In a similar context, in February 2019, the Third Department echoed the First Department’s clarification regarding which material does not fall under attorney-client privilege. In Galasso v. Cobleskill Stone Prods., Inc., 169 A.D.3d 1344 (3rd Dep’t 2019), Plaintiff, a shareholder of Cobleskill Stone Products, Inc. (Defendant), alleged that pursuant to Business Corporation Law §§ 706(d) and 716(c), the Defendant squandered corporate assets and “engaged in self-dealing,” acting in self-interest rather than in the interests of the corporate shareholders. In the course of discovery, Defendant requested a valuation of stock report, which was prepared for Plaintiff by an independent business valuation and advisory firm. Plaintiff refused to provide the report on the grounds that the report was not material and necessary, and that it was furthermore privileged information, at which time the Defendant moved to compel discovery. The Supreme Court granted Defendant’s motion to compel discovery, after which the Plaintiff appealed.

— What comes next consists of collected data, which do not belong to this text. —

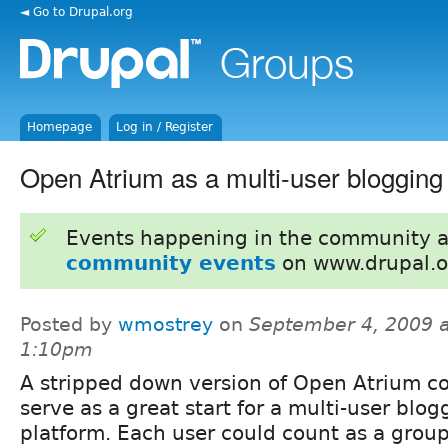
◄ Go to Drupal.org
Homepage
Log in / Register
Open Atrium as a multi-user blogging
Events happening in the community 
community events
on www.drupal.o
Posted by
wmostrey
on
September 4, 2009 a
1:10pm
A stripped down version of Open Atrium c
serve as a great start for a multi-user blog
platform. Each user could count as a group 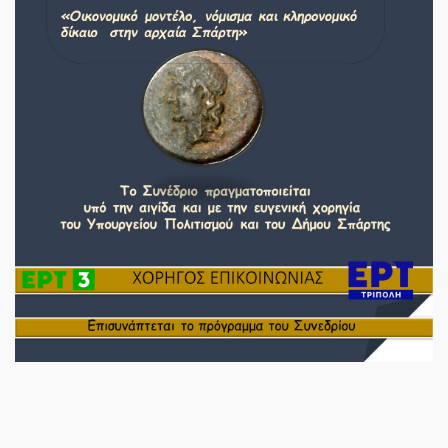
SPARTANET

On appeal, the Third Department unanimously upheld the lower court’s decision, holding that the Supreme Court was vested with the discretion to determine whether discovery was “material and necessary in the prosecution or defense of an action” (CPLR § 3101(a)). Key to the Court’s analysis in determining the validity of the valuation report falling under attorney-client privilege was Ambac Assur. Corp. v. Countrywide Home Loans, Inc., 27 NY3d 616, 623 (2016), which held that the party asserting attorney-client privilege was required to establish that the communication in question was between an attorney and client “for the purpose of facilitating the rendition of legal advice or services” and was “predominantly of a legal character.” As the valuation report was not initially created for litigation purposes, contained no legal information and was originally for estate tax purposes, the Court judged it not to be “of a legal character.”
Most importantly, the Court specified that because the valuation report expressed “serious and substantial concerns” to Plaintiff based on its appraisal of Plaintiff’s stocks in Defendant, the valuation report played a role in the commencement of legal action in this matter. Thus, the court declared it “probative,” stating that it provided proof or evidence for why Plaintiff brought allegations of gross malfeasance against Defendant in the first place. Applying that logic, the Appellate Division agreed with the lower court’s determination that the valuation report offered a standard allowing the court to evaluate Plaintiff’s damages.
These recent decisions show that attorney-client privilege can be inapplicable in instances where the communications in question are the basis for bringing a legal action before the court. Due to their very nature as intrinsic to the legal action in question, the Court and all parties involved in the action must be allowed access to information which may be classified as “privileged” in other instances. Although the privilege offers vast protection, litigants and their counsel are warned that they should not automatically assume attorney-client privilege provides exemptions from disclosure for material and necessary information upon which a legal claim is asserted.